Ausstellungsplanung 2025: Heinrich Campendonk – Der Künstler und sein Netzwerk (Arbeitstitel)
✦ KI-Zusammenfassung
Die Verwaltung hat eine Beschlussvorlage für eine Sonderausstellung im Oberlichtsaal des Städtischen Gustav-Lübcke-Museums für das Jahr 2025 vorgelegt. Der Vorlage zufolge soll der geplanten Ausstellung mit dem Arbeitstitel „Der Künstler und sein Netzwerk“ – vorbehaltlich einer gesicherten Finanzierung – zugestimmt werden.
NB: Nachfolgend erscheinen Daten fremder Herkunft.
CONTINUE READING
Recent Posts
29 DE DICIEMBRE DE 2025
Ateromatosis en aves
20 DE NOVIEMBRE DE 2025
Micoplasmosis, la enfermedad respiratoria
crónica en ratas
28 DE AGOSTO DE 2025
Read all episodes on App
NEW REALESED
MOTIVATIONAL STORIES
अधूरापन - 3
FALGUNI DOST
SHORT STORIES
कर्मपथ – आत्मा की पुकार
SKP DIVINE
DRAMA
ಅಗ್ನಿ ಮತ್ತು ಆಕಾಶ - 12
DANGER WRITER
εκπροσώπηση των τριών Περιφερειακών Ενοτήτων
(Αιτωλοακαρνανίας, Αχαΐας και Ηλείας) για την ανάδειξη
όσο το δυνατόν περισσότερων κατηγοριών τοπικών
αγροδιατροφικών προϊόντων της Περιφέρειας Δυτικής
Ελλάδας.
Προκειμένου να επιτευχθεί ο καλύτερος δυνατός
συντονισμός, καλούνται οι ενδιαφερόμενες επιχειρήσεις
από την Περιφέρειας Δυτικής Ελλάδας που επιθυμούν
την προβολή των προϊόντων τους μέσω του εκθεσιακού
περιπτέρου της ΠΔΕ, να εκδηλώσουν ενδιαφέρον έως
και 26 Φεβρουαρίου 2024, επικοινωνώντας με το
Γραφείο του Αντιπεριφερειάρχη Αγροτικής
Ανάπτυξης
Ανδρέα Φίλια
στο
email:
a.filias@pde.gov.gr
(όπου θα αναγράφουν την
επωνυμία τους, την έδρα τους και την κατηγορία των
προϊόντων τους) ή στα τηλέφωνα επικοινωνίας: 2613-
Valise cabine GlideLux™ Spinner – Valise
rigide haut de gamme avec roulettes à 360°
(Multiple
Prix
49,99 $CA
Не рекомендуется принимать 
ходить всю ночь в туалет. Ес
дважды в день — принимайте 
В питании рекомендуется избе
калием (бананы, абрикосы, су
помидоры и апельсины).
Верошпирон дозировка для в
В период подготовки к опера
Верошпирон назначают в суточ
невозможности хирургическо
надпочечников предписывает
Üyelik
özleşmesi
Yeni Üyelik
Die Schau thematisiert die künstlerischen Verflechtungsprozesse sowie die Einflüsse moderner Kunstströmungen in den 1920er Jahren. Im Fokus steht das Werk eines expressionistischen Malers, dessen Schaffen verschiedene Gattungen wie Hinterglasmalerei, Holzschnitt, Bühnenbild und Glasfenster umfasst. Die Ausstellung beleuchtet zudem die künstlerischen Austauschprozesse sowie Aspekte der späteren Emigration des Künstlers. Die Ausstellung wird von der Kunststiftung NRW gefördert.
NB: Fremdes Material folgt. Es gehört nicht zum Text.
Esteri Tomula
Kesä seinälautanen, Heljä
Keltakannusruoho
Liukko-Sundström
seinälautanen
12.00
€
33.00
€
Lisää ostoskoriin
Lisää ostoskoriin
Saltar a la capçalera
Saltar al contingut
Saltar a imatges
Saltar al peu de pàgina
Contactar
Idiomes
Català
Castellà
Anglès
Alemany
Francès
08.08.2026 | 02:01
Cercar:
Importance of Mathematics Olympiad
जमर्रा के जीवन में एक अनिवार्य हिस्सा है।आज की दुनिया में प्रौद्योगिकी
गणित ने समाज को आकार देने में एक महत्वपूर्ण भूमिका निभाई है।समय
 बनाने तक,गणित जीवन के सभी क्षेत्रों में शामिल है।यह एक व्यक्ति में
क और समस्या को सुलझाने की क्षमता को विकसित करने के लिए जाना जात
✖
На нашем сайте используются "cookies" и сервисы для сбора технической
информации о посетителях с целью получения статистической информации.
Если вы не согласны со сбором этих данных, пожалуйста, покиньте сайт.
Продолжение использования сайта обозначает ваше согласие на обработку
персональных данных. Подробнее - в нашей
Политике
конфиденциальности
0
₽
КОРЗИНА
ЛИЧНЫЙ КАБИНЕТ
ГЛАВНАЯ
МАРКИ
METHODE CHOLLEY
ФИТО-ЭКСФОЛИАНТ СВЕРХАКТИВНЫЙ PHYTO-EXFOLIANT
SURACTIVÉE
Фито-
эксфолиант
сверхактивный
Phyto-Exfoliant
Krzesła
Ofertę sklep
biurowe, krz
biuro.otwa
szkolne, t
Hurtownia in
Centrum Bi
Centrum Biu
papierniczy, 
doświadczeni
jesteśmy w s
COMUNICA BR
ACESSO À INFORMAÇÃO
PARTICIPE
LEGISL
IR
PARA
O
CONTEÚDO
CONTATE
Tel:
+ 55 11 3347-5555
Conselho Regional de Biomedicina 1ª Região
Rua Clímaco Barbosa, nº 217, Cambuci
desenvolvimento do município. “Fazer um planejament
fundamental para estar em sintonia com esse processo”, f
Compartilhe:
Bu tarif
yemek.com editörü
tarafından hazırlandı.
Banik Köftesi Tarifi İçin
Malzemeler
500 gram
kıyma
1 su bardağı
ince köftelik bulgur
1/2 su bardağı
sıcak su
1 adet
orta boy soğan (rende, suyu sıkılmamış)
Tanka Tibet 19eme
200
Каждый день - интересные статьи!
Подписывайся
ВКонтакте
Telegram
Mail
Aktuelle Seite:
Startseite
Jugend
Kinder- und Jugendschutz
Die finanziellen Auswirkungen der geplanten Ausstellung umfassen voraussichtliche Ausgaben in Höhe von 353.700 Euro. Den Einnahmen in Höhe von 159.500 Euro steht ein städtischer Eigenanteil von 194.200 Euro gegenüber. Die Finanzierung setzt sich aus Zuwendungen, Umlagen sowie privatrechtlichen Leistungsentgelten zusammen. Die Leitung der Ausstellung übernimmt die Leiterin der Sammlung Bildende und Angewandte Kunst.